[Problem to solve]
Copy out each record that follows exactly, and omit any picture you find.

[Material supplied]
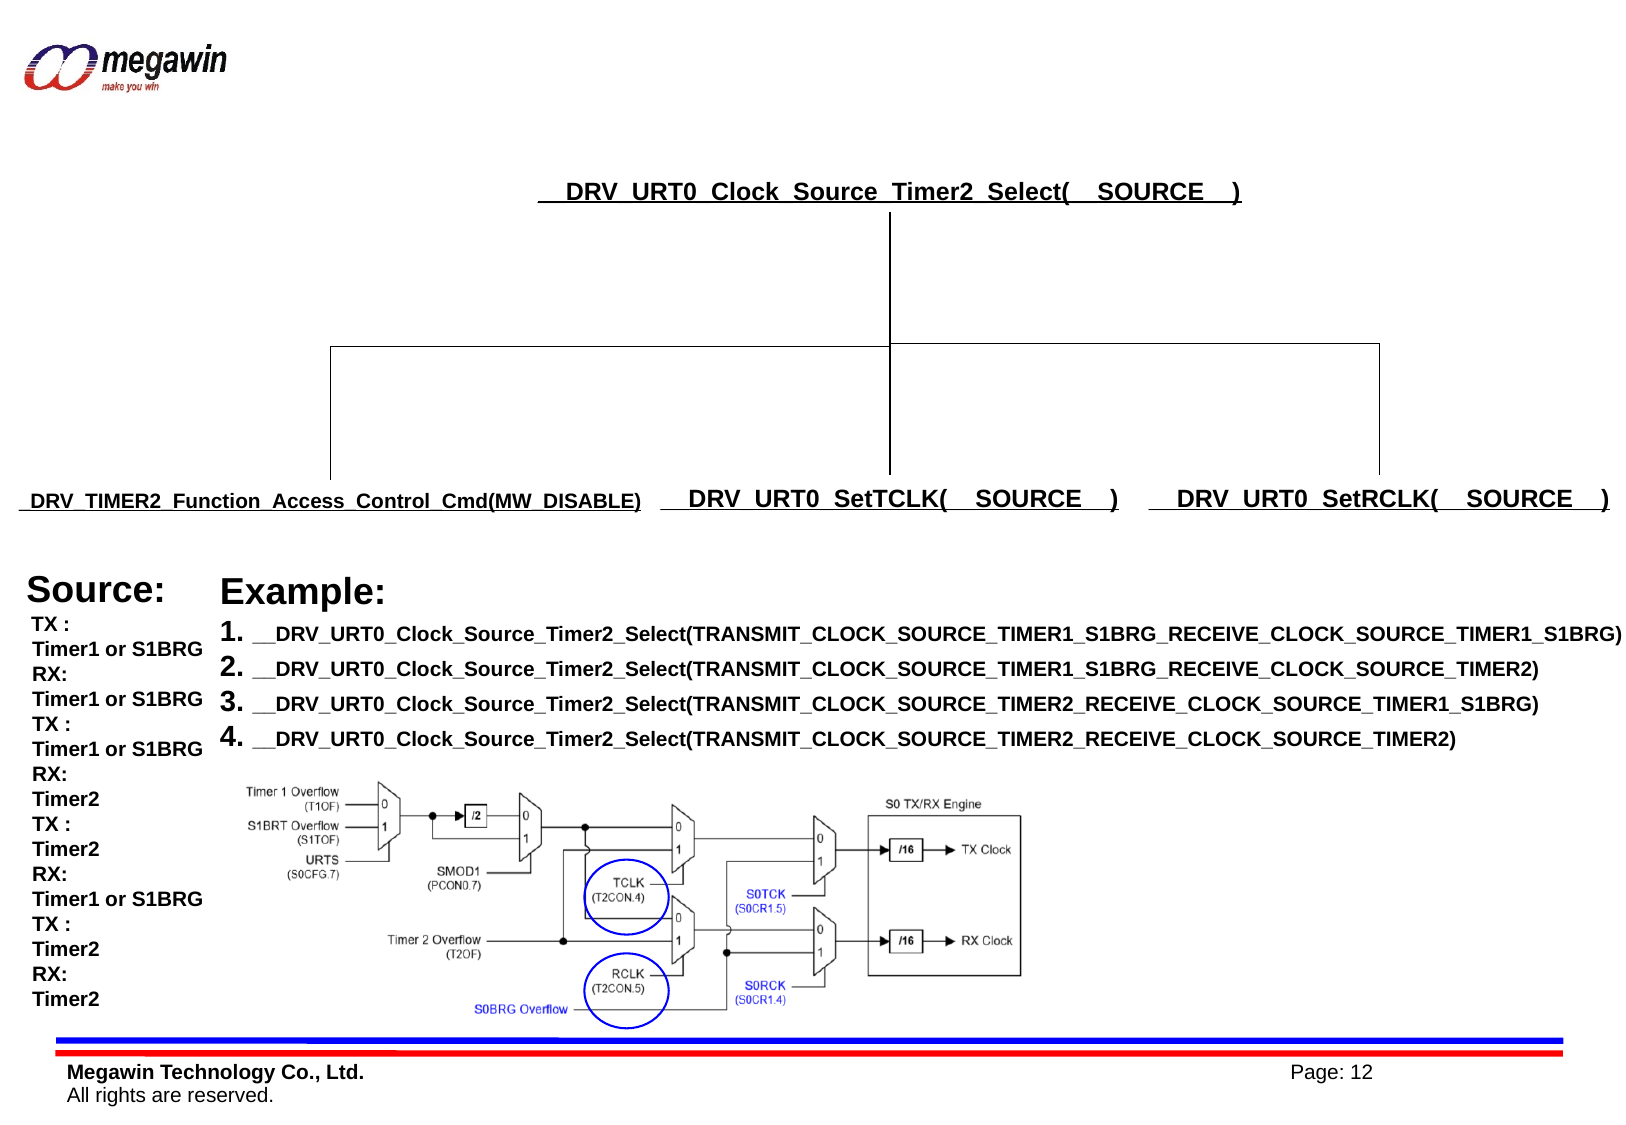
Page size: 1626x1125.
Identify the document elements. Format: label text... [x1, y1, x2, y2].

picture [19, 37, 231, 97]
text_box __DRV_URT0_SetRCLK(__SOURCE__) [1266, 474, 1625, 520]
text_box __DRV_URT0_SetTCLK(__SOURCE__) [744, 475, 1004, 520]
text_box __DRV_URT0_Clock_Source_Timer2_Select(__SOURCE__) [744, 167, 1004, 213]
text_box Example: 1. __DRV_URT0_Clock_Source_Timer2_Select(TRANSMIT_CLOCK_SOURCE_TIMER1_S1BRG_RECEIVE_CLOCK_SOURCE_TIMER1_S1BRG) 2. __DRV_URT0_Clock_Source_Timer2_Select(TRANSMIT_CLOCK_SOURCE_TIMER1_S1BRG_RECEIVE_CLOCK_SOURCE_TIMER2) 3. __DRV_URT0_Clock_Source_Timer2_Select(TRANSMIT_CLOCK_SOURCE_TIMER2_RECEIVE_CLOCK_SOURCE_TIMER1_S1BRG) 4. __DRV_URT0_Clock_Source_Timer2_Select(TRANSMIT_CLOCK_SOURCE_TIMER2_RECEIVE_CLOCK_SOURCE_TIMER2) [205, 559, 1625, 825]
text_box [476, 66, 744, 627]
text_box [602, 1023, 651, 1030]
text_box _DRV_TIMER2_Function_Access_Control_Cmd(MW_DISABLE) [4, 480, 476, 520]
text_box Source: TX : Timer1 or S1BRG RX: Timer1 or S1BRG TX : Timer1 or S1BRG RX: Timer2 TX : Timer2 RX: Timer1 or S1BRG TX : Timer2 RX: Timer2 [11, 558, 369, 1038]
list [238, 770, 1029, 1023]
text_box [1004, 99, 1266, 589]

[Exercise result]
Page size: 1626x1125.
Identify the document elements. Format: label text... [x1, y1, x2, y2].

picture [19, 37, 231, 97]
text_box __DRV_URT0_SetRCLK(__SOURCE__) [1266, 474, 1625, 520]
text_box __DRV_URT0_SetTCLK(__SOURCE__) [744, 475, 1004, 520]
text_box __DRV_URT0_Clock_Source_Timer2_Select(__SOURCE__) [744, 167, 1004, 213]
text_box Example: 1. __DRV_URT0_Clock_Source_Timer2_Select(TRANSMIT_CLOCK_SOURCE_TIMER1_S1BRG_RECEIVE_CLOCK_SOURCE_TIMER1_S1BRG) 2. __DRV_URT0_Clock_Source_Timer2_Select(TRANSMIT_CLOCK_SOURCE_TIMER1_S1BRG_RECEIVE_CLOCK_SOURCE_TIMER2) 3. __DRV_URT0_Clock_Source_Timer2_Select(TRANSMIT_CLOCK_SOURCE_TIMER2_RECEIVE_CLOCK_SOURCE_TIMER1_S1BRG) 4. __DRV_URT0_Clock_Source_Timer2_Select(TRANSMIT_CLOCK_SOURCE_TIMER2_RECEIVE_CLOCK_SOURCE_TIMER2) [205, 559, 1625, 825]
text_box [476, 66, 744, 627]
text_box [602, 1023, 651, 1030]
text_box _DRV_TIMER2_Function_Access_Control_Cmd(MW_DISABLE) [4, 480, 476, 520]
text_box Source: TX : Timer1 or S1BRG RX: Timer1 or S1BRG TX : Timer1 or S1BRG RX: Timer2 TX : Timer2 RX: Timer1 or S1BRG TX : Timer2 RX: Timer2 [11, 558, 369, 1038]
list [238, 770, 1029, 1023]
text_box [1004, 99, 1266, 589]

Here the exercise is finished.